Main character is a carefree secret agent on the outside, but is actually crying for his lost dead lover inside. His partner is dead serious guy who is just.. well… serious about everything. The villain of the show is, as we all know it, intelligent and scheming, “means are excused by the goal” type of person. And then we have a little sister of his and her attendant who also have special powers and work for the squad which actually tries to catch him. Actually, now that I wrote it, I realize I barely know anything about characters apart from the fact that they are not interesting and try to follow the most boring archetypes ever. There are very few conversations in the show which would express any character traits and there is barely any development going on in their heads. Really, they just do their job and rarely get emotional at anything. All you really end up seeing is a bunch of boring leads attempting their hard missions in the plot which is already dried up enough to look like a history textbook.
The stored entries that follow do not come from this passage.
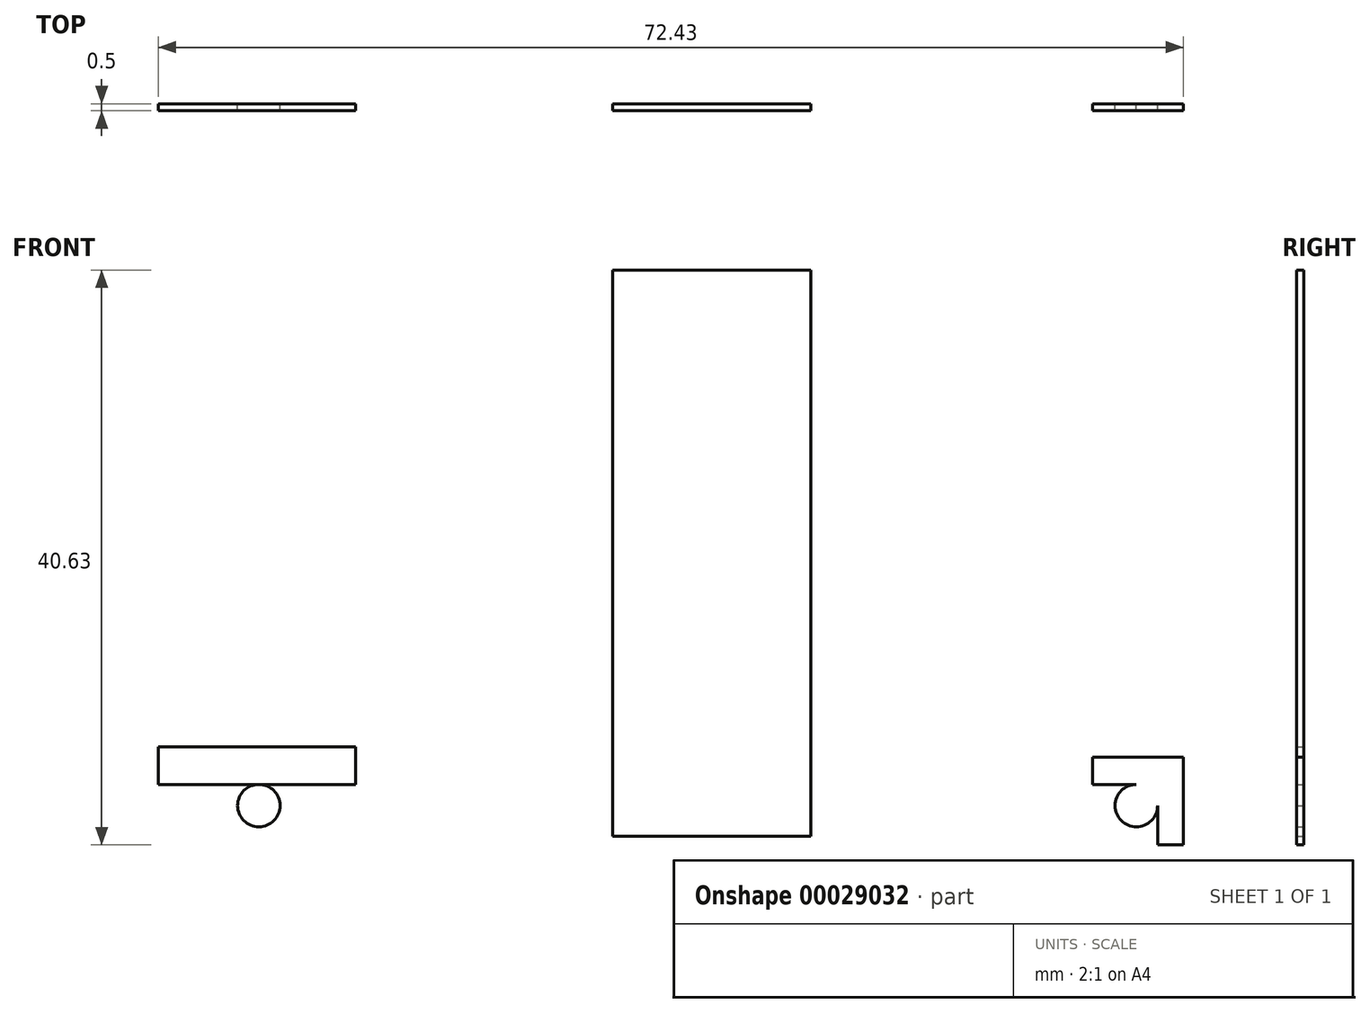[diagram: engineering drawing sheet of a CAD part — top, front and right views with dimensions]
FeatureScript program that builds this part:
annotation { "Feature Type Name" : "Feature", "Feature Type Description" : "" }
export const myFeature = defineFeature(function(context is Context, id is Id, definition is map)
    precondition{}
    {
        {
            var Q0;
            Q0=qCreatedBy(makeId("Front.planeOp"),FACE);
            var sketch = newSketch(context, id + "F0", { "sketchPlane" : qUnion([Q0])});
            skCircle(sketch, "E0", {"center": v(23, -33.75) * mm, "radius": 1.5 * mm});
            skCircle(sketch, "E1", {"center": v(-39, -33.75) * mm, "radius": 1.5 * mm});
            skLineSegment(sketch, "E2", {"start": v(24.5, -36.53) * mm, "end": v(24.5, -32.25) * mm});
            skLineSegment(sketch, "E3", {"start": v(24.5, -32.25) * mm, "end": v(19.9, -32.25) * mm});
            skLineSegment(sketch, "E4", {"start": v(19.9, -32.25) * mm, "end": v(19.9, -30.34) * mm});
            skLineSegment(sketch, "E5", {"start": v(19.9, -30.34) * mm, "end": v(26.32, -30.34) * mm});
            skLineSegment(sketch, "E6", {"start": v(26.32, -30.34) * mm, "end": v(26.32, -36.53) * mm});
            skLineSegment(sketch, "E7", {"start": v(26.32, -36.53) * mm, "end": v(24.5, -36.53) * mm});
            skLineSegment(sketch, "E8.bottom", {"start": v(-46.11, -29.6) * mm, "end": v(-32.17, -29.6) * mm});
            skLineSegment(sketch, "E8.top", {"start": v(-46.11, -32.25) * mm, "end": v(-32.17, -32.25) * mm});
            skLineSegment(sketch, "E8.left", {"start": v(-46.11, -29.6) * mm, "end": v(-46.11, -32.25) * mm});
            skLineSegment(sketch, "E8.right", {"start": v(-32.17, -29.6) * mm, "end": v(-32.17, -32.25) * mm});
            skLineSegment(sketch, "E9.bottom", {"start": v(0, 4.1) * mm, "end": v(-14, 4.1) * mm});
            skLineSegment(sketch, "E9.top", {"start": v(0, -35.9) * mm, "end": v(-14, -35.9) * mm});
            skLineSegment(sketch, "E9.left", {"start": v(0, 4.1) * mm, "end": v(0, -35.9) * mm});
            skLineSegment(sketch, "E9.right", {"start": v(-14, 4.1) * mm, "end": v(-14, -35.9) * mm});
            skLineSegment(sketch, "E10", {"start": v(-10.45, -15.9) * mm, "end": v(-2.77, -15.9) * mm});
            skLineSegment(sketch, "E11", {"start": v(-7, -13.12) * mm, "end": v(-7, -18.9) * mm});
            skSolve(sketch);
        }
        {
            var Q0;
            Q0=qSketchRegion(id+"F0",true);
            extrude(context, id + "F1", {"entities" : qUnion([Q0]), "depth" : .5 * mm});
        }
    });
Conclusion: Rated for 17 year olds and older due to profanity and violence Senkou no Night Raid is just your run of the mill episodic action show which throws in a few historical elements and some megalomaniac schemes for spices. It’s not a show you’d want to watch if you want to boil your blood, nor it’s a show to entertain your intelligent pursuits. Frankly, Senkou no Night Raid is below average at everything it does and while I can’t really call it terrible at anything, it’s simply doesn’t offer a single special trait to become worth watching. If episodic special squad shows are your thing, then Darker than Black and Ghost in the Shell are what you would rather want to see.